Please transcribe every line of text in the records below, character for character and in the same order, keeping each line on its own line.
━━ EXTRACTED ENTRIES ━━
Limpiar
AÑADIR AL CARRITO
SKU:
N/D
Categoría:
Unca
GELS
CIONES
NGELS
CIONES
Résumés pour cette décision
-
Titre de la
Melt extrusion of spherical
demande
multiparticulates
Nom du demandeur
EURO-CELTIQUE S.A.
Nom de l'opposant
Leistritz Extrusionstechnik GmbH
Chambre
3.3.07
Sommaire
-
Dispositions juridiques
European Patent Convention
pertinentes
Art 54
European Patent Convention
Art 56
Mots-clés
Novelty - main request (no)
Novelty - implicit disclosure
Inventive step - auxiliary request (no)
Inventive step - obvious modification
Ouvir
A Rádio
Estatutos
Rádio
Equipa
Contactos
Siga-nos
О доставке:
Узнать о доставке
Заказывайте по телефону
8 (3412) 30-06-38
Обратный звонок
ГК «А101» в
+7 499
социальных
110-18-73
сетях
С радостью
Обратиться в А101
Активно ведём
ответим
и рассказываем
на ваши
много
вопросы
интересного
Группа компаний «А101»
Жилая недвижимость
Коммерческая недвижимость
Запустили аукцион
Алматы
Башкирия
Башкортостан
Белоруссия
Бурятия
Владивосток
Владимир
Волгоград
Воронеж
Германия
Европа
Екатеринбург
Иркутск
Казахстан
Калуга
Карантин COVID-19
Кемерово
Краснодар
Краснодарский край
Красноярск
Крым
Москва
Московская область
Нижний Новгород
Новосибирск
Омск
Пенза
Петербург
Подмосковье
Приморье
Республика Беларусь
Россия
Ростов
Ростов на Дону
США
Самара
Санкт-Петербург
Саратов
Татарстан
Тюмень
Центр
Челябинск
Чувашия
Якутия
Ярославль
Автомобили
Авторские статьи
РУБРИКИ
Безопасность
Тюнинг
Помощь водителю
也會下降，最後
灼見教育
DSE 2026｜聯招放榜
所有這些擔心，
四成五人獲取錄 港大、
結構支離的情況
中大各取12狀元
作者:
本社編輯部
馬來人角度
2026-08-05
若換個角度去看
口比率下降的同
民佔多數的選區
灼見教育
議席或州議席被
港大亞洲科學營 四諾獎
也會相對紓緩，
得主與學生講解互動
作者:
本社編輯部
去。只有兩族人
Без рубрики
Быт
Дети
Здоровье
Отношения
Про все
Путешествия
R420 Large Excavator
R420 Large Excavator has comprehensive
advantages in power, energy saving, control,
━━━
### [WRITTEN REPLY]
Limpiar
AÑADIR AL CARRITO
SKU:
N/D
Categoría:
Unca
GELS
CIONES
NGELS
CIONES
Résumés pour cette décision
-
Titre de la
Melt extrusion of spherical
demande
multiparticulates
Nom du demandeur
EURO-CELTIQUE S.A.
Nom de l'opposant
Leistritz Extrusionstechnik GmbH
Chambre
3.3.07
Sommaire
-
Dispositions juridiques
European Patent Convention
pertinentes
Art 54
European Patent Convention
Art 56
Mots-clés
Novelty - main request (no)
Novelty - implicit disclosure
Inventive step - auxiliary request (no)
Inventive step - obvious modification
Ouvir
A Rádio
Estatutos
Rádio
Equipa
Contactos
Siga-nos
О доставке:
Узнать о доставке
Заказывайте по телефону
8 (3412) 30-06-38
Обратный звонок
ГК «А101» в
+7 499
социальных
110-18-73
сетях
С радостью
Обратиться в А101
Активно ведём
ответим
и рассказываем
на ваши
много
вопросы
интересного
Группа компаний «А101»
Жилая недвижимость
Коммерческая недвижимость
Запустили аукцион
Алматы
Башкирия
Башкортостан
Белоруссия
Бурятия
Владивосток
Владимир
Волгоград
Воронеж
Германия
Европа
Екатеринбург
Иркутск
Казахстан
Калуга
Карантин COVID-19
Кемерово
Краснодар
Краснодарский край
Красноярск
Крым
Москва
Московская область
Нижний Новгород
Новосибирск
Омск
Пенза
Петербург
Подмосковье
Приморье
Республика Беларусь
Россия
Ростов
Ростов на Дону
США
Самара
Санкт-Петербург
Саратов
Татарстан
Тюмень
Центр
Челябинск
Чувашия
Якутия
Ярославль
Автомобили
Авторские статьи
РУБРИКИ
Безопасность
Тюнинг
Помощь водителю
也會下降，最後
灼見教育
DSE 2026｜聯招放榜
所有這些擔心，
四成五人獲取錄 港大、
結構支離的情況
中大各取12狀元
作者:
本社編輯部
馬來人角度
2026-08-05
若換個角度去看
口比率下降的同
民佔多數的選區
灼見教育
議席或州議席被
港大亞洲科學營 四諾獎
也會相對紓緩，
得主與學生講解互動
作者:
本社編輯部
去。只有兩族人
Без рубрики
Быт
Дети
Здоровье
Отношения
Про все
Путешествия
R420 Large Excavator
R420 Large Excavator has comprehensive
advantages in power, energy saving, control,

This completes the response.